-- What is needed --
Reproduce every record below exactly, without the pictures.

---- Data

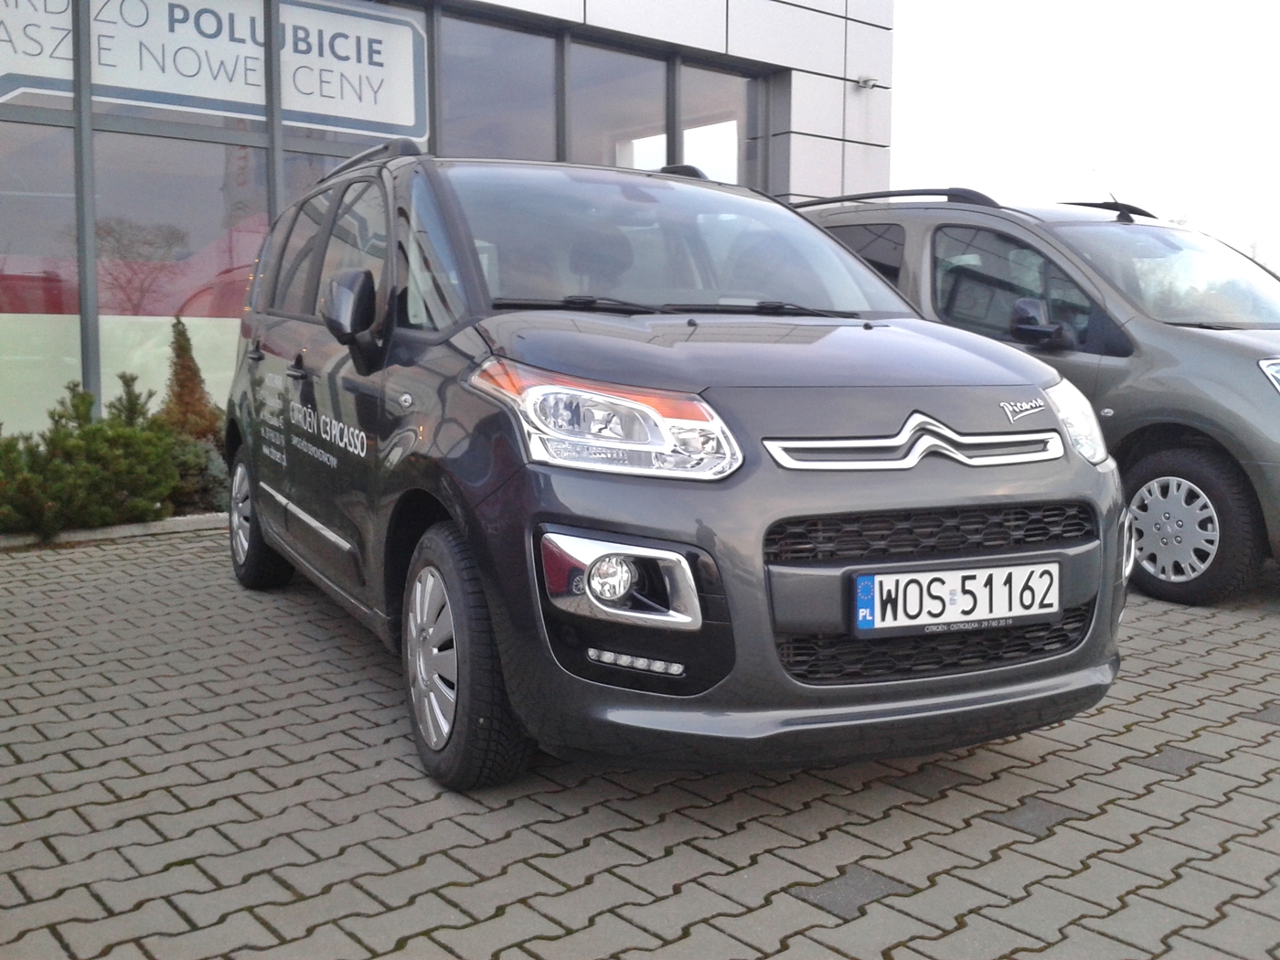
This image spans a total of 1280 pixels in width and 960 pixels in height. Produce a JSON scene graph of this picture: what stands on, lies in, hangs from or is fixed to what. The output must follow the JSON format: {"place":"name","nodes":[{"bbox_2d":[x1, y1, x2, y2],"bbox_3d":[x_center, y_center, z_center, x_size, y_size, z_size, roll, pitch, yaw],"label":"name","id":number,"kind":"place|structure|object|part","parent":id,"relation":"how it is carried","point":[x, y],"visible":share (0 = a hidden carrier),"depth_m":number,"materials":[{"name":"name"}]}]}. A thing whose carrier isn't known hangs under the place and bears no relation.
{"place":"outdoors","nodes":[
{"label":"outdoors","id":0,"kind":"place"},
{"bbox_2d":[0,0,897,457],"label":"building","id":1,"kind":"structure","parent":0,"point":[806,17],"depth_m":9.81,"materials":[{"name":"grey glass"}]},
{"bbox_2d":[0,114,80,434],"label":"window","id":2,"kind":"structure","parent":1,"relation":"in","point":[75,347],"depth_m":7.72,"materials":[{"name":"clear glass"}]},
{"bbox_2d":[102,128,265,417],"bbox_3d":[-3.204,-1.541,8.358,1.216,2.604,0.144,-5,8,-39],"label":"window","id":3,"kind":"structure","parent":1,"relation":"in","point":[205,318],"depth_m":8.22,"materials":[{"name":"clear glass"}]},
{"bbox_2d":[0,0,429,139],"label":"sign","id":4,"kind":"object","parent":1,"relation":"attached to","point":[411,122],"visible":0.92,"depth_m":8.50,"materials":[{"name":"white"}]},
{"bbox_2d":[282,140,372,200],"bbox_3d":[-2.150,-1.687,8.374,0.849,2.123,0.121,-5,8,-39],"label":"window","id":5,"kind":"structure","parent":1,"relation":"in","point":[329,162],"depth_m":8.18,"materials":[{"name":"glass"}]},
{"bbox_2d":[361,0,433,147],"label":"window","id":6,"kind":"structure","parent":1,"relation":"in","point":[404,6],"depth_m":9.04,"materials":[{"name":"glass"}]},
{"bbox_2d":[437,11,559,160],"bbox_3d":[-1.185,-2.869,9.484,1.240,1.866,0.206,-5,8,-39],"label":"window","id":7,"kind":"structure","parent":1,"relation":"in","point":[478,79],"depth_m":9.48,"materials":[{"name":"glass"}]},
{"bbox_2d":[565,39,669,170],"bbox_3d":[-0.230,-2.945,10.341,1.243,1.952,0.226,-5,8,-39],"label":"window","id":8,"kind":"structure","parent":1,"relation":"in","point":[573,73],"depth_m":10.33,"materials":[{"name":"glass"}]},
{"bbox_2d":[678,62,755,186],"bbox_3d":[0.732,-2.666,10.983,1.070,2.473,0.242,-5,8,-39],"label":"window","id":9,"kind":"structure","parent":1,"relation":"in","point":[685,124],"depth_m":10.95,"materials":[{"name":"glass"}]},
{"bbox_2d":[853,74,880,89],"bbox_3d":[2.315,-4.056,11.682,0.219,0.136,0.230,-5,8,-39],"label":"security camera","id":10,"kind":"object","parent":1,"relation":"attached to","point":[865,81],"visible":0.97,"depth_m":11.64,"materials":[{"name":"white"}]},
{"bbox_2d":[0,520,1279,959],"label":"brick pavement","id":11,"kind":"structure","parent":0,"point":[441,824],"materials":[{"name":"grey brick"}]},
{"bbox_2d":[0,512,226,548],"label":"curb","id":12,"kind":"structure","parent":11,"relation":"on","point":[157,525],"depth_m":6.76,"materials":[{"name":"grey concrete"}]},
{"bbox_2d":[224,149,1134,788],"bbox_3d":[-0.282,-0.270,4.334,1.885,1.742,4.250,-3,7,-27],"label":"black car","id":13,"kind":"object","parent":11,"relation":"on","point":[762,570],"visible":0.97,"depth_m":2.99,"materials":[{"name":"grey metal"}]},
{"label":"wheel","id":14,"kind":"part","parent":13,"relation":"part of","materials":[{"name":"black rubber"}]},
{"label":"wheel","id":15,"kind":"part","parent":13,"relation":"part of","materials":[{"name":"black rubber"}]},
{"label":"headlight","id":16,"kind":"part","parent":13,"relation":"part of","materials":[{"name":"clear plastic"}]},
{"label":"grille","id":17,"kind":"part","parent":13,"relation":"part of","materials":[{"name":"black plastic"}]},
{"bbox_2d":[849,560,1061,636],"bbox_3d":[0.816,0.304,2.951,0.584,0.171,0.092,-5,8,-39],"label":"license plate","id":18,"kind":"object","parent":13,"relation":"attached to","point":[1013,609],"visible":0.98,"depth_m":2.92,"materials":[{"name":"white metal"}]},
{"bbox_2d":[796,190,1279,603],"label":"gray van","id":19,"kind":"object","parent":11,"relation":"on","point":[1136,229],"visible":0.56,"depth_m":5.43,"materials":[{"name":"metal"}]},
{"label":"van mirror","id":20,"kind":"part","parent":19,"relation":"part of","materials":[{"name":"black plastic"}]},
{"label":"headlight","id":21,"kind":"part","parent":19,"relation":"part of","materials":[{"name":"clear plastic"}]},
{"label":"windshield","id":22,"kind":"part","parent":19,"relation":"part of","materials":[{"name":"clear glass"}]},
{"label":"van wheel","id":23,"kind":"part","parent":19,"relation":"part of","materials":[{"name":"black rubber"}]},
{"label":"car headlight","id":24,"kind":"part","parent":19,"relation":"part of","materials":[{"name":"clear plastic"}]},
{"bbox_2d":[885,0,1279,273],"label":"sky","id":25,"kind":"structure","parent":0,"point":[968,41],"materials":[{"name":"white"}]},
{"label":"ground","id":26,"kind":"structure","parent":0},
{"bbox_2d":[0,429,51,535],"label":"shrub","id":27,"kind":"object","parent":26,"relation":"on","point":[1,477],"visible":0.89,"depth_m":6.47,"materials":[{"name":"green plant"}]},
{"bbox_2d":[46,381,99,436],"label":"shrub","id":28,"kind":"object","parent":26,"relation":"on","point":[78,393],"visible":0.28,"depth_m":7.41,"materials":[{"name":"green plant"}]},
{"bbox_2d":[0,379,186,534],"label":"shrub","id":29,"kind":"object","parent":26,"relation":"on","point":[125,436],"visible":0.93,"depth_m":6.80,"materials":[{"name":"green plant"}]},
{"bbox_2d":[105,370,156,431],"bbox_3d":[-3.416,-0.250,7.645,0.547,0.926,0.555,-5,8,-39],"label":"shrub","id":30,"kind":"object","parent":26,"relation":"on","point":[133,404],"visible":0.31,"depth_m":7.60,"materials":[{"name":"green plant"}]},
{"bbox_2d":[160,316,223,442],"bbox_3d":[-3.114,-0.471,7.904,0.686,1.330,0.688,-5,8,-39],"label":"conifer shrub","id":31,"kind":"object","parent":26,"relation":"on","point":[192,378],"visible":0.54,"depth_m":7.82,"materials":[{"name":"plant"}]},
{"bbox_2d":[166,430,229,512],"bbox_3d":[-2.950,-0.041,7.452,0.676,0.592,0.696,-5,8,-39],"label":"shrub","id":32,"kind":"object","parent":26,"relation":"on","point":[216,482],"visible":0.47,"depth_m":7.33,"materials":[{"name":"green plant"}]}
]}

--------

-- Result for this task --
This image spans a total of 1280 pixels in width and 960 pixels in height. Produce a JSON scene graph of this picture: what stands on, lies in, hangs from or is fixed to what. The output must follow the JSON format: {"place":"name","nodes":[{"bbox_2d":[x1, y1, x2, y2],"bbox_3d":[x_center, y_center, z_center, x_size, y_size, z_size, roll, pitch, yaw],"label":"name","id":number,"kind":"place|structure|object|part","parent":id,"relation":"how it is carried","point":[x, y],"visible":share (0 = a hidden carrier),"depth_m":number,"materials":[{"name":"name"}]}]}. A thing whose carrier isn't known hangs under the place and bears no relation.
{"place":"outdoors","nodes":[
{"label":"outdoors","id":0,"kind":"place"},
{"bbox_2d":[0,0,897,457],"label":"building","id":1,"kind":"structure","parent":0,"point":[806,17],"depth_m":9.81,"materials":[{"name":"grey glass"}]},
{"bbox_2d":[0,114,80,434],"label":"window","id":2,"kind":"structure","parent":1,"relation":"in","point":[75,347],"depth_m":7.72,"materials":[{"name":"clear glass"}]},
{"bbox_2d":[102,128,265,417],"bbox_3d":[-3.204,-1.541,8.358,1.216,2.604,0.144,-5,8,-39],"label":"window","id":3,"kind":"structure","parent":1,"relation":"in","point":[205,318],"depth_m":8.22,"materials":[{"name":"clear glass"}]},
{"bbox_2d":[0,0,429,139],"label":"sign","id":4,"kind":"object","parent":1,"relation":"attached to","point":[411,122],"visible":0.92,"depth_m":8.50,"materials":[{"name":"white"}]},
{"bbox_2d":[282,140,372,200],"bbox_3d":[-2.150,-1.687,8.374,0.849,2.123,0.121,-5,8,-39],"label":"window","id":5,"kind":"structure","parent":1,"relation":"in","point":[329,162],"depth_m":8.18,"materials":[{"name":"glass"}]},
{"bbox_2d":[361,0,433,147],"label":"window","id":6,"kind":"structure","parent":1,"relation":"in","point":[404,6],"depth_m":9.04,"materials":[{"name":"glass"}]},
{"bbox_2d":[437,11,559,160],"bbox_3d":[-1.185,-2.869,9.484,1.240,1.866,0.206,-5,8,-39],"label":"window","id":7,"kind":"structure","parent":1,"relation":"in","point":[478,79],"depth_m":9.48,"materials":[{"name":"glass"}]},
{"bbox_2d":[565,39,669,170],"bbox_3d":[-0.230,-2.945,10.341,1.243,1.952,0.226,-5,8,-39],"label":"window","id":8,"kind":"structure","parent":1,"relation":"in","point":[573,73],"depth_m":10.33,"materials":[{"name":"glass"}]},
{"bbox_2d":[678,62,755,186],"bbox_3d":[0.732,-2.666,10.983,1.070,2.473,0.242,-5,8,-39],"label":"window","id":9,"kind":"structure","parent":1,"relation":"in","point":[685,124],"depth_m":10.95,"materials":[{"name":"glass"}]},
{"bbox_2d":[853,74,880,89],"bbox_3d":[2.315,-4.056,11.682,0.219,0.136,0.230,-5,8,-39],"label":"security camera","id":10,"kind":"object","parent":1,"relation":"attached to","point":[865,81],"visible":0.97,"depth_m":11.64,"materials":[{"name":"white"}]},
{"bbox_2d":[0,520,1279,959],"label":"brick pavement","id":11,"kind":"structure","parent":0,"point":[441,824],"materials":[{"name":"grey brick"}]},
{"bbox_2d":[0,512,226,548],"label":"curb","id":12,"kind":"structure","parent":11,"relation":"on","point":[157,525],"depth_m":6.76,"materials":[{"name":"grey concrete"}]},
{"bbox_2d":[224,149,1134,788],"bbox_3d":[-0.282,-0.270,4.334,1.885,1.742,4.250,-3,7,-27],"label":"black car","id":13,"kind":"object","parent":11,"relation":"on","point":[762,570],"visible":0.97,"depth_m":2.99,"materials":[{"name":"grey metal"}]},
{"label":"wheel","id":14,"kind":"part","parent":13,"relation":"part of","materials":[{"name":"black rubber"}]},
{"label":"wheel","id":15,"kind":"part","parent":13,"relation":"part of","materials":[{"name":"black rubber"}]},
{"label":"headlight","id":16,"kind":"part","parent":13,"relation":"part of","materials":[{"name":"clear plastic"}]},
{"label":"grille","id":17,"kind":"part","parent":13,"relation":"part of","materials":[{"name":"black plastic"}]},
{"bbox_2d":[849,560,1061,636],"bbox_3d":[0.816,0.304,2.951,0.584,0.171,0.092,-5,8,-39],"label":"license plate","id":18,"kind":"object","parent":13,"relation":"attached to","point":[1013,609],"visible":0.98,"depth_m":2.92,"materials":[{"name":"white metal"}]},
{"bbox_2d":[796,190,1279,603],"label":"gray van","id":19,"kind":"object","parent":11,"relation":"on","point":[1136,229],"visible":0.56,"depth_m":5.43,"materials":[{"name":"metal"}]},
{"label":"van mirror","id":20,"kind":"part","parent":19,"relation":"part of","materials":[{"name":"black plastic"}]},
{"label":"headlight","id":21,"kind":"part","parent":19,"relation":"part of","materials":[{"name":"clear plastic"}]},
{"label":"windshield","id":22,"kind":"part","parent":19,"relation":"part of","materials":[{"name":"clear glass"}]},
{"label":"van wheel","id":23,"kind":"part","parent":19,"relation":"part of","materials":[{"name":"black rubber"}]},
{"label":"car headlight","id":24,"kind":"part","parent":19,"relation":"part of","materials":[{"name":"clear plastic"}]},
{"bbox_2d":[885,0,1279,273],"label":"sky","id":25,"kind":"structure","parent":0,"point":[968,41],"materials":[{"name":"white"}]},
{"label":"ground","id":26,"kind":"structure","parent":0},
{"bbox_2d":[0,429,51,535],"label":"shrub","id":27,"kind":"object","parent":26,"relation":"on","point":[1,477],"visible":0.89,"depth_m":6.47,"materials":[{"name":"green plant"}]},
{"bbox_2d":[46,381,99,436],"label":"shrub","id":28,"kind":"object","parent":26,"relation":"on","point":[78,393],"visible":0.28,"depth_m":7.41,"materials":[{"name":"green plant"}]},
{"bbox_2d":[0,379,186,534],"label":"shrub","id":29,"kind":"object","parent":26,"relation":"on","point":[125,436],"visible":0.93,"depth_m":6.80,"materials":[{"name":"green plant"}]},
{"bbox_2d":[105,370,156,431],"bbox_3d":[-3.416,-0.250,7.645,0.547,0.926,0.555,-5,8,-39],"label":"shrub","id":30,"kind":"object","parent":26,"relation":"on","point":[133,404],"visible":0.31,"depth_m":7.60,"materials":[{"name":"green plant"}]},
{"bbox_2d":[160,316,223,442],"bbox_3d":[-3.114,-0.471,7.904,0.686,1.330,0.688,-5,8,-39],"label":"conifer shrub","id":31,"kind":"object","parent":26,"relation":"on","point":[192,378],"visible":0.54,"depth_m":7.82,"materials":[{"name":"plant"}]},
{"bbox_2d":[166,430,229,512],"bbox_3d":[-2.950,-0.041,7.452,0.676,0.592,0.696,-5,8,-39],"label":"shrub","id":32,"kind":"object","parent":26,"relation":"on","point":[216,482],"visible":0.47,"depth_m":7.33,"materials":[{"name":"green plant"}]}
]}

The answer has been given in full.